Unsurprisingly, this was also the rise of the red-pill and incel culture movements, where the same breed of angry, misanthropic nerds blamed women for their involuntary celibacy. And not, you know, the fact that they’d open every first date by launching into a tirade about Kathleen Kennedy.  

Even as Disney+ launched with the first hit Star Wars series “The Mandalorian,” we never regained the antediluvian innocence of pre-TLJ discourse. Sometimes I want to blame Red Letter Media and South Park as the obvious bookends of this phenomenon of Internet toxicity, but in reality both stand as much as nuanced satires of the type of people who have rage-strokes about the logistics of imaginary space fighting as they are critiques of the movies themselves.

So who is to blame? Is it the algorithms for incentivizing rage-clicks? The politics of Donald Trump? Corporate Disney shills? Arguably, this is one of the few times where the blame rests almost solely on content creators themselves. Of course, fandom absolutely should involve a level of criticism. Unquestioning fandom is just fanaticism.  

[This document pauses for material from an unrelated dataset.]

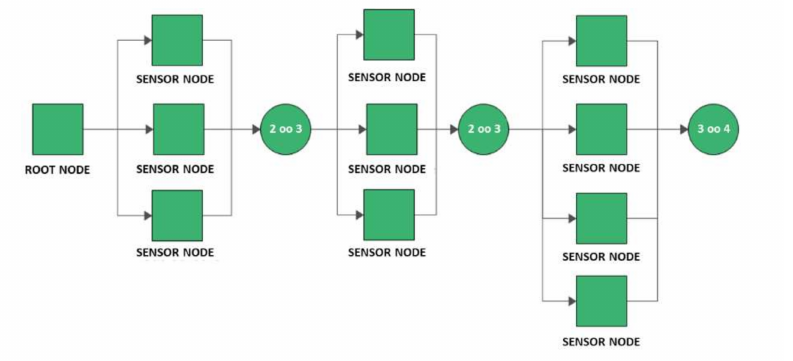
Figure 7. Reliability Block Diagram of the hybrid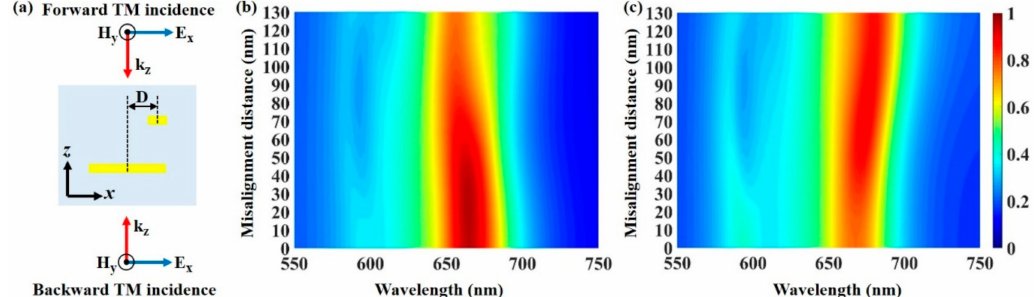
Figure 5. ( a ) Schematic of the center misalignment between the bilayer gratings. D indicates the center misalignment distance in the x -direction. ( b , c ) show the absorption spectra with di ff erent center misalignment distances, D, under forward and backward TM-polarized light incidence,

Take Star Wars Theory, aka Niatoos Dadbeh, a Canadian YouTuber and anti-SJW crusader who became the main character on whatever-we’re-calling-Twitter for multiple weeks in a row; a surprising feat considering how much of his brand has already been built on terrible takes. But it was a bridge too far when he attacked “Andor” as “An-bore,” not only because the Tony Gilroy series was widely lauded as being the most daring and original Star Wars entry since the original trilogy, but because the main characters were mostly men. 

But getting that hate engagement is still promotional material for channels like Dadbeh’s, and he could have probably waded through it just fine had it not been for a reactor named Simon Davies resurfacing messages of an editor asking for credit on a video he’d worked on, only to be told in what I imagine is extremely Don Draper voice *that’s what the money is for!

Now, I’m not sure the rates this Star Wars channel is paying out, but…no. Just no. Hollywood manages to both pay editors and put their names in the credit…hell, that’s why the MCU has mid and post-credit scenes! So you stick around to at least acknowledge the wall of names that it took to bring the feature to life. 

Is it surprising that someone whose whole identity is having toxic takes would treat other creators — because make no mistake, that’s exactly what editors are, as are graphic designers, musicians, and any one else who contributes their time and craft to a piece of content – with such disregard? No, but it’s still disheartening to see.

It’s just more proof that when it comes to certain subjects – religion, politics, and apparently lightsabers and wookies – bad takes are rarely self-contained flukes, something to be chalked up to difference of opinion or taste. When you monetize your brand based on not just negativity towards something you ostensibly loved enough to find passion about, but with the added contextualization of some parroted “go woke go broke” rhetoric, you’re not just doing yourself a disservice. You’re undermining the whole damn rebellion.